By law, logic and custom, a democratic election is the one where after a fair vote someone wins the qualified majority of ballots cast. Nothing more, nothing less. Yet Empire-designed "color revolutions" are all about alleging voter fraud and ousting a government on the street, not at the ballot box. Imperial viceroys in places like Bosnia-Herzegovina have asserted authority to dismiss elected officials and impose laws, while immune to any legal redress.
Last year’s vote in Russia was monitored by hundreds of thousands of webcams at polling stations, but Empire’s observers said that wasn’t good enough. Two months later, a sham election in Serbia – featuring both ballot fraud and post-electoral manipulations – was deemed fair. How come?
Simply put, the outcome of the vote in Russia did not please the Empire, while the outcome in Serbia did. So the procedure by which that outcome was reached received criticism or approval accordingly. This is the type of causality violation Philip Cunliffe observed back in 2007:
"…what counts as democracy is what the EU decides is democratic, and the democrats are those who are anointed by the international community, regardless of who actually receives the votes."

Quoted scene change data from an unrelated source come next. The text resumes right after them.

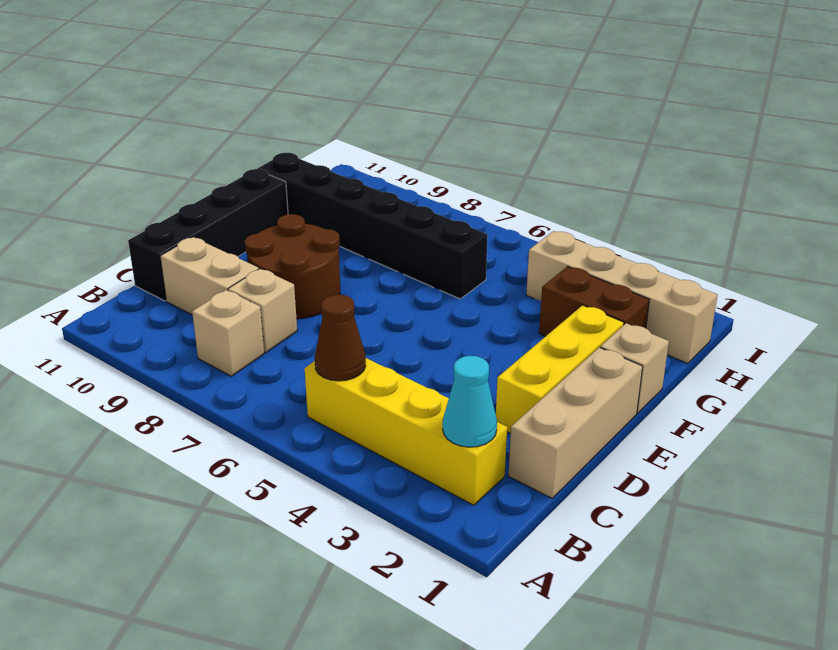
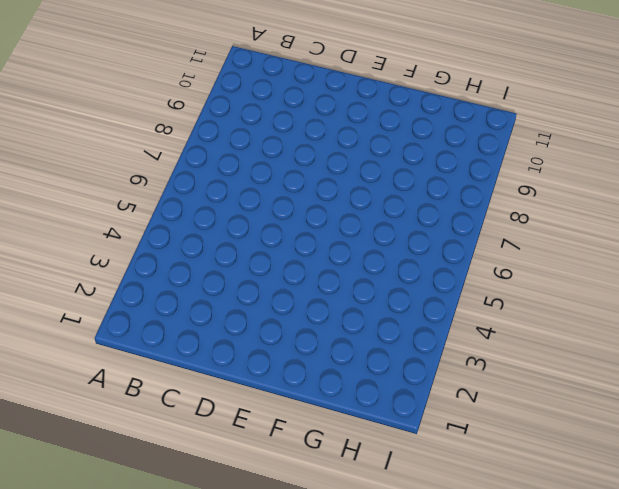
none -> yellow brick B2:B5 level 1
none -> tan brick B8 level 1
none -> tan brick C1:E1 level 1

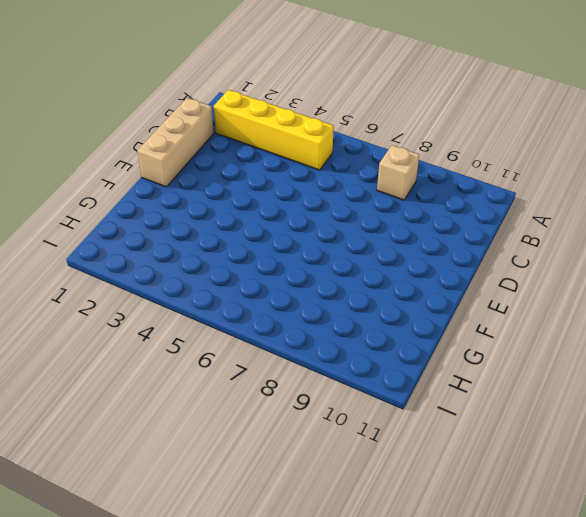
none -> tan brick C8 level 1
none -> tan brick C9:C10 level 1
none -> black brick C11:F11 level 1

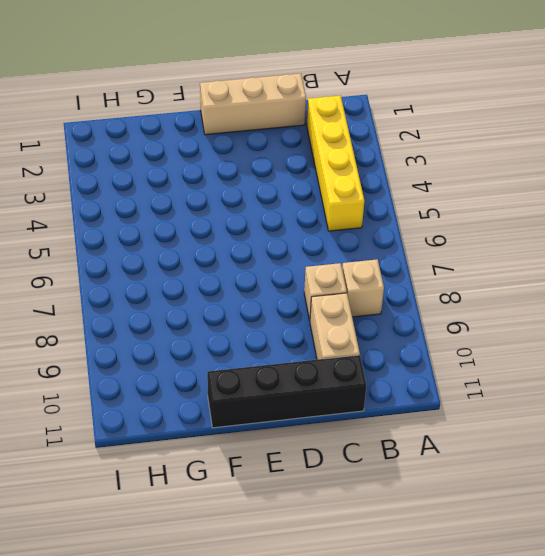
none -> yellow brick D2:F2 level 1
none -> brown round brick D8:E9 level 1
none -> tan brick F1 level 1

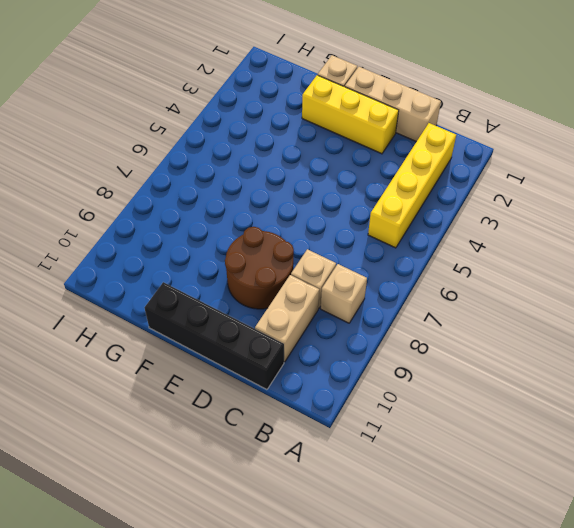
none -> brown brick G2:G3 level 1
none -> black brick G6:G11 level 1
none -> tan brick H1:H4 level 1

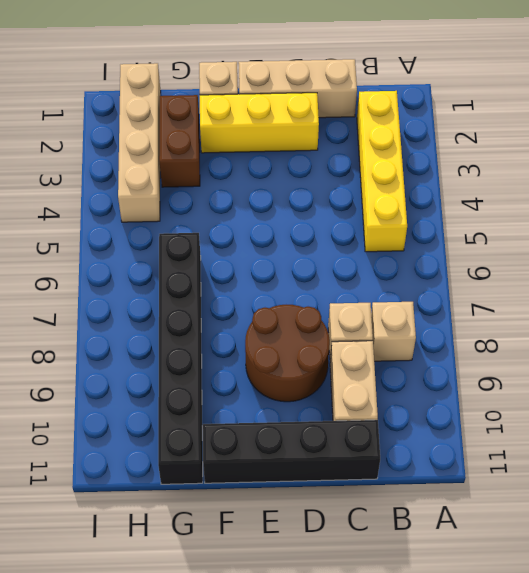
none -> cyan cone B2 level 2
none -> brown cone B5 level 2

If you have Empire’s backing, you are a "democrat" and your country is a "democracy", whether that is actually the case or not. Likewise, with Empire’s blessing, one can be a terrorist (KLA), or a jihadist (1980s Afghanistan, present-day Libya and Syria) with impunity.
The Looking-Glass World
In such a looking-glass world, it makes perfect sense for the coup in Egypt or the fraud in Serbia to be "democratic." There is nothing strange about the Imperial viceroy in Bosnia supporting riots against elected officials. It is entirely normal to apply double standards even to Empire’s own allies, depending on whether they fought the designated villain or the designated victim.
The American Empire is exceptional – though not in the way its leaders imagine. It is the only Empire in history deliberately destroying its own order. And what happened in Egypt is part of that destruction. As Ron Paul put it:
"There is only one side that the US government has never supported: our side. The American side. It has never supported the side of the US taxpayers who resent being forced to fund a foreign dictatorship, a foreign military, and foreign protesters."
For now, at least, elections still represent a symbol, a ritual bestowing legitimacy on the rulers and thus securing the consent of the ruled. But as "color revolutions" and coups-that-are-not-called-coups render elections increasingly meaningless – and worse yet, as the ruled become increasingly aware of it – it is but a matter of time before the rulers decide that voting is simply not efficient, and ought to be replaced with something "better". Thus vindicating Polybius’s cyclical theory of government once again.